# R-squared intuition

When we first learned about the correlation coefficient, $r$, we focused on what it meant rather than how to calculate it, since the computations are lengthy and computers usually take care of them for us.
We'll do the same with $r^2$ and concentrate on how to interpret what it means.
In a way, $r^2$ measures how much prediction error is eliminated when we use least-squares regression.

## Predicting without regression

We use linear regression to predict $y$ given some value of $x$. But suppose that we had to predict a $y$ value without a corresponding $x$ value.
Without using regression on the $x$ variable, our most reasonable estimate would be to simply predict the average of the $y$ values.
Here's an example, where the prediction line is simply the mean of the $y$ data:
Notice that this line doesn't seem to fit the data very well. One way to measure the fit of the line is to calculate the sum of the squared residuals—this gives us an overall sense of how much prediction error a given model has.
So without least-squares regression, our sum of squares is $41.1879$
Would using least-squares regression reduce the amount of prediction error? If so, by how much? Let's see!

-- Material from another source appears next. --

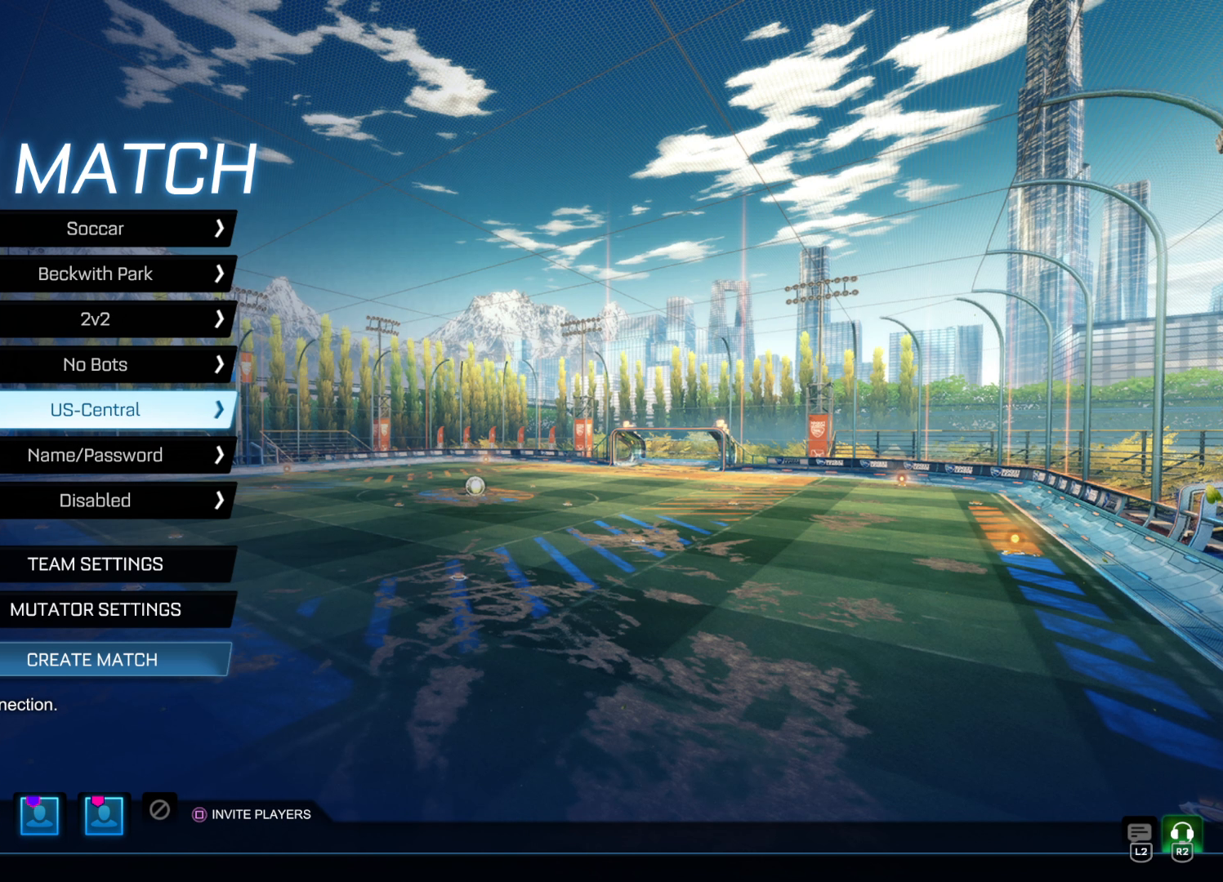
{"buttons": [], "left_stick": "center", "right_stick": "center", "events": [[66, "DPAD_LEFT", "up"], [300, "DPAD_LEFT", "down"], [433, "DPAD_LEFT", "up"]]}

## Predicting with regression

Here's the same data with the corresponding least-squares regression line and summary statistics:
Equation$r$$r^2$
$\hat{y}=0.5x+1.5$$0.816$$0.6659$
This line seems to fit the data pretty well, but to measure how much better it fits, we can look again at the sum of the squared residuals:
Using least-squares regression reduced the sum of the squared residuals from $41.1879$ to $13.7627$.
So using least-squares regression eliminated a considerable amount of prediction error. How much though?

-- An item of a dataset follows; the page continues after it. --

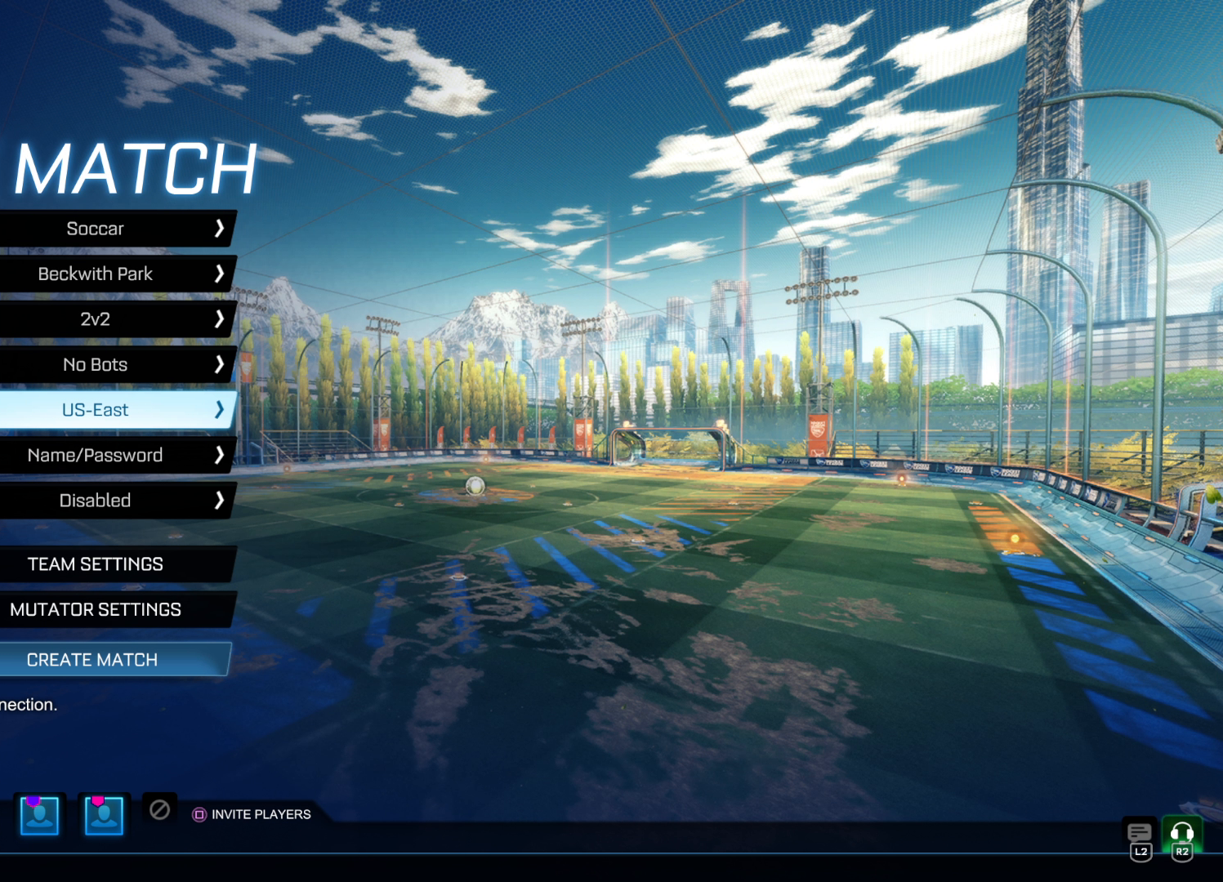
{"buttons": [], "left_stick": "center", "right_stick": "center", "events": [[233, "DPAD_DOWN", "down"], [283, "DPAD_DOWN", "up"], [400, "DPAD_DOWN", "down"], [466, "DPAD_DOWN", "up"]]}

## R-squared measures how much prediction error we eliminated

Without using regression, our model had an overall sum of squares of $41.1879$. Using least-squares regression reduced that down to $13.7627$.
So the total reduction there is $41.1879-13.7627=27.4252$.
We can represent this reduction as a percentage of the original amount of prediction error:
$\dfrac{41.1879-13.7627}{41.1879}=\dfrac{27.4252}{41.1879}\approx66.59\%$
If you look back up above, you'll see that $r^2=0.6659$.
R-squared tells us what percent of the prediction error in the $y$ variable is eliminated when we use least-squares regression on the $x$ variable.
As a result, $r^2$ is also called the coefficient of determination.
Many formal definitions say that $r^2$ tells us what percent of the variability in the $y$ variable is accounted for by the regression on the $x$ variable.
It seems pretty remarkable that simply squaring $r$ gives us this measurement. Proving this relationship between $r$ and $r^2$ is pretty complex, and is beyond the scope of an introductory statistics course.